Random number generator
A random number generator is a tool that produces numbers designed to behave unpredictably according to a specified rule.
Trial
A trial is one complete run of a simulated random process.
Estimated probability
An estimated probability is the proportion of simulated trials in which the event of interest occurs.
Convergence
Convergence is the tendency of simulation results to approach the true value as the number of trials increases.

Common Mistakes to Avoid

  • Using too few trials, which makes the estimate highly variable and easy to misinterpret. Increase the number of trials to reduce random fluctuation.
  • Assigning random numbers unevenly, which changes the probability model being simulated. Make sure each outcome gets a number range proportional to its true probability.
  • Treating the simulated estimate as exact, which ignores sampling variability.
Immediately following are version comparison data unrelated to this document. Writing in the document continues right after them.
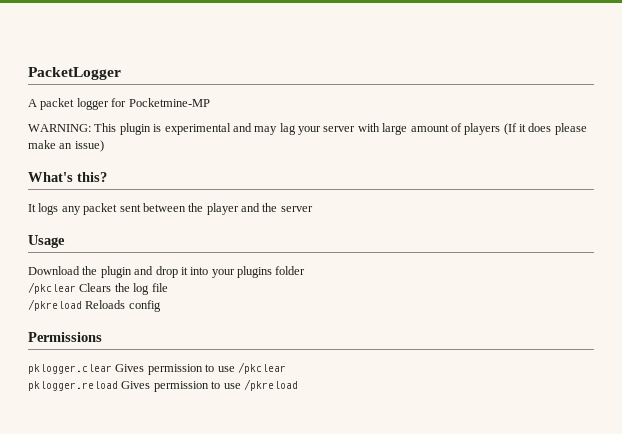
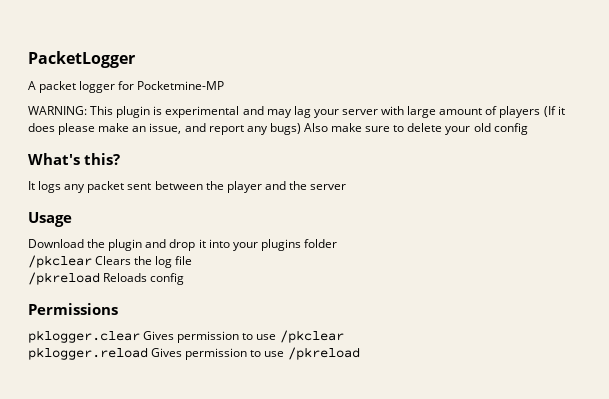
[74,140,104,152] issue) -> [149,123,528,135] issue, and report any bugs) Also make sure to delete your old config

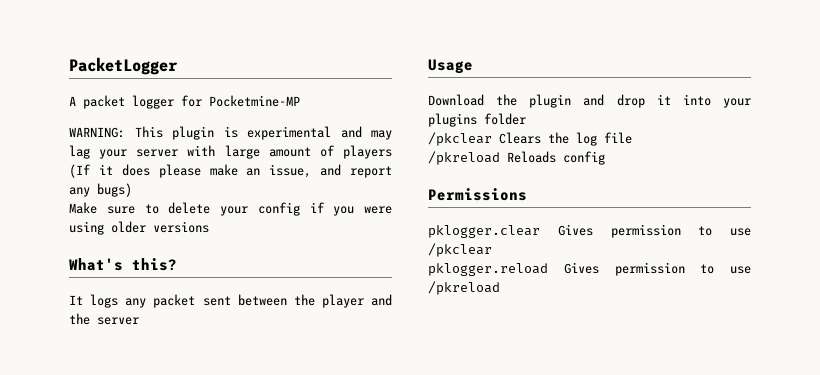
[303,123,363,132] Also make -> [69,202,97,214] // Make
[473,123,528,135] old config -> [257,202,392,216] [69,221,209,235] config if you were using older versions

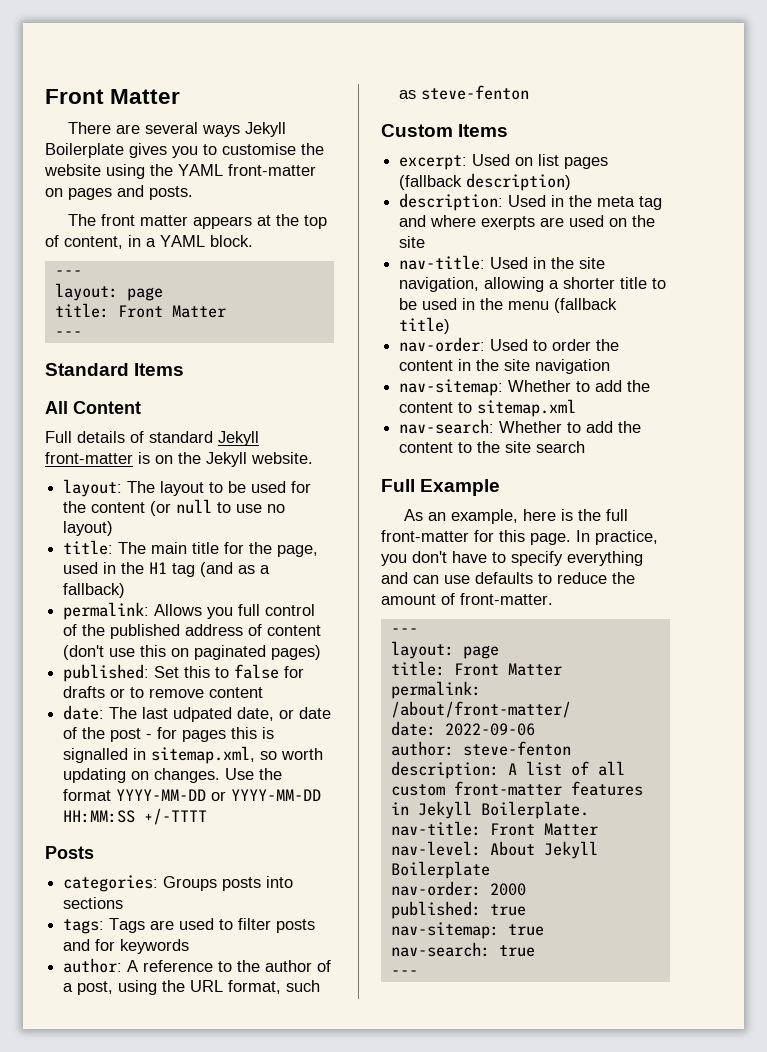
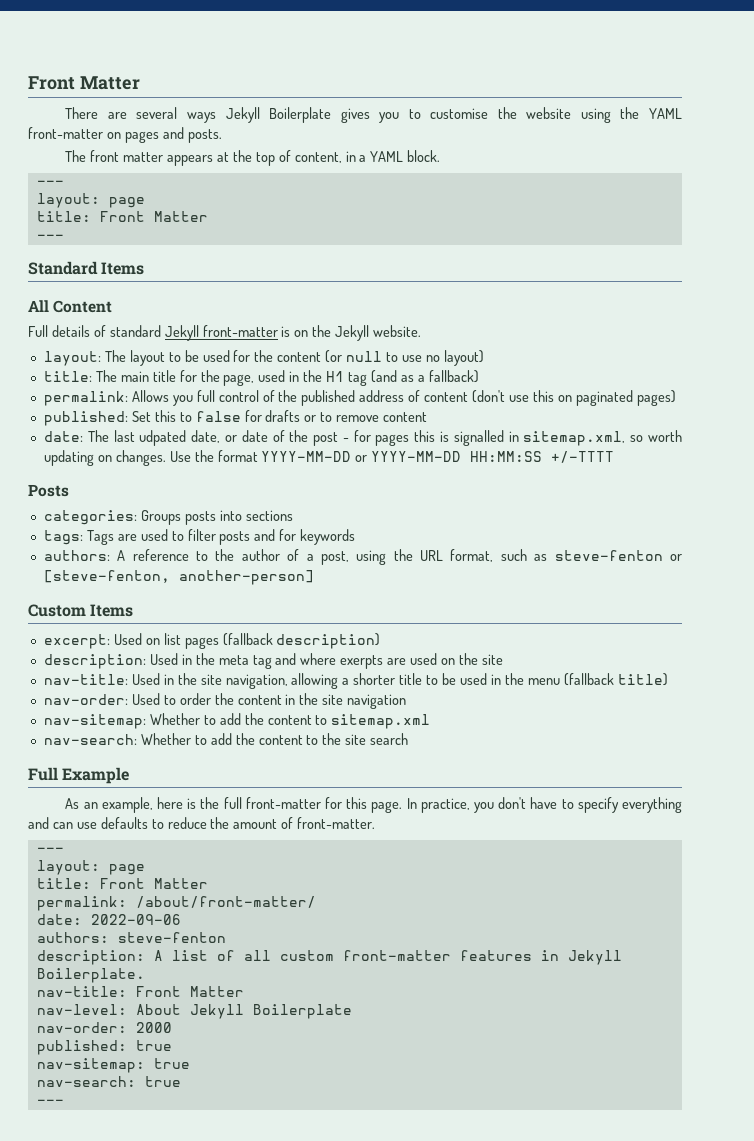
[63,958,123,973] author: -> [43,550,110,561] authors:
(530, 92) none -> [670,554,682,561] [43,570,314,585] or [steve-fenton, another-person]
[390,741,454,756] author: -> [36,932,109,943] authors:

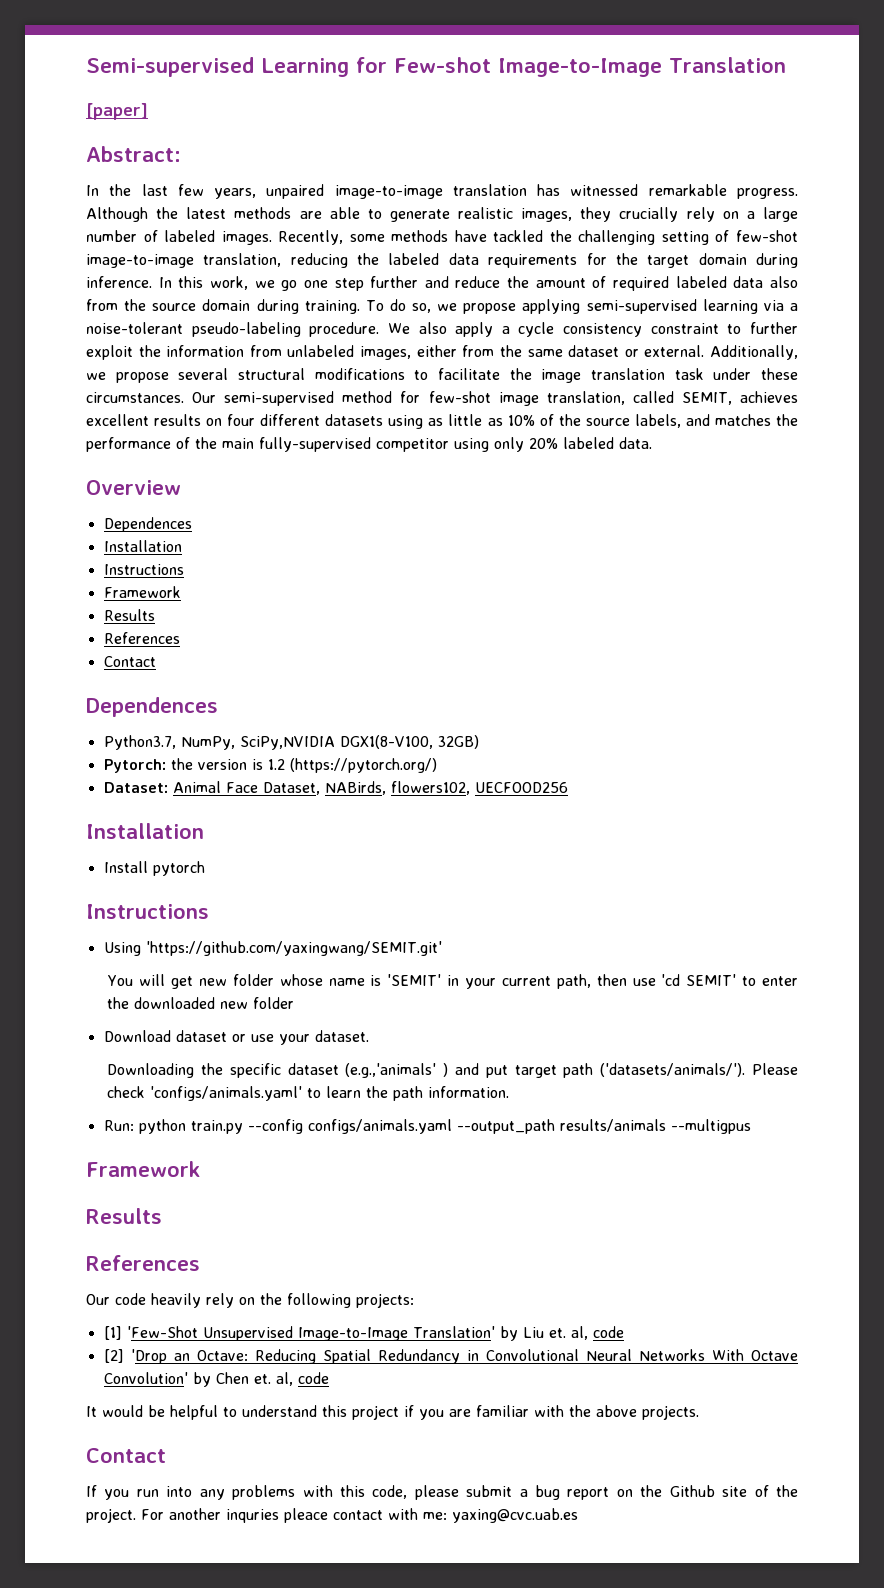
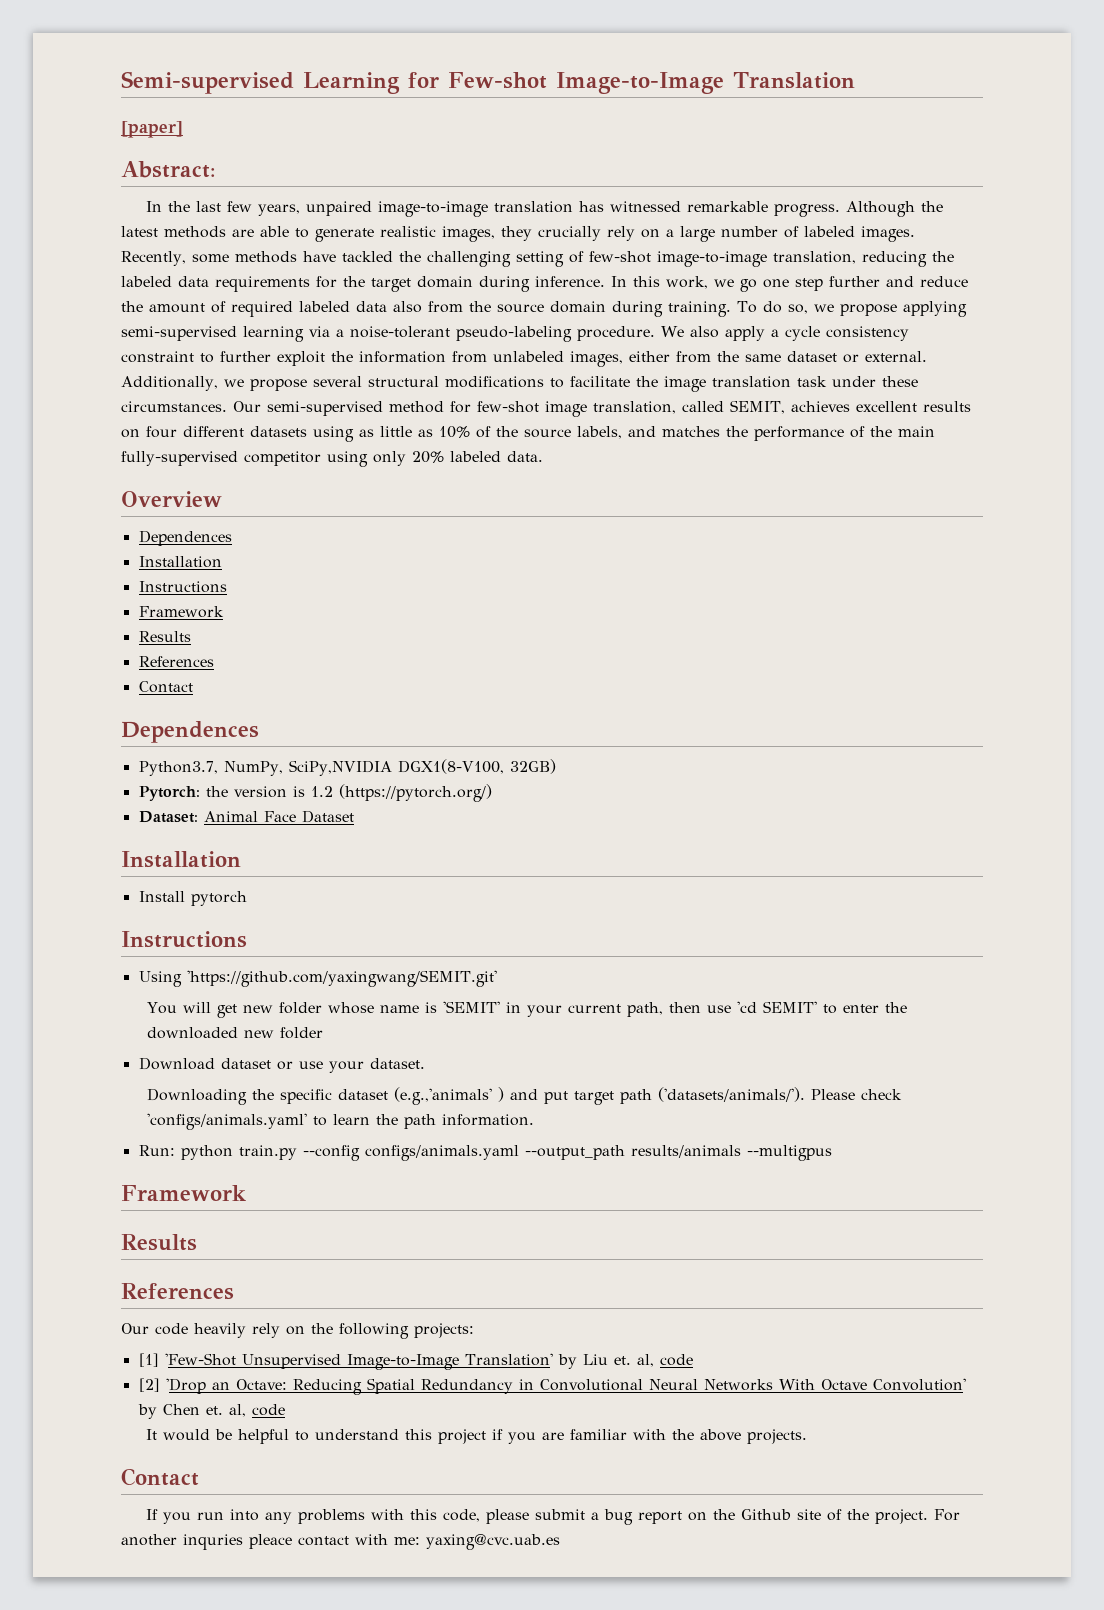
[262,781,568,795] Dataset, NABirds, flowers102, UECFOOD256 -> [301,810,354,823] Dataset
Report it as an estimate and consider a margin of error.
  • Forgetting to make trials independent, which can bias the results if one trial affects the next. Reset the conditions after each trial unless dependence is part of the model.

Practice Questions

  1. 1 A simulation of 500 spins of a fair spinner gives 128 lands on blue. Estimate the probability of landing on blue.
  2. 2 A random number method uses digits 0 through 9. Digits 0, 1, and 2 represent a win, while digits 3 through 9 represent a loss. In 800 trials, how many wins would you expect?
  3. 3 Two students simulate the same probability. Student A uses 50 trials and gets 0.62, while Student B uses 5000 trials and gets 0.54. Explain which estimate is usually more reliable and why.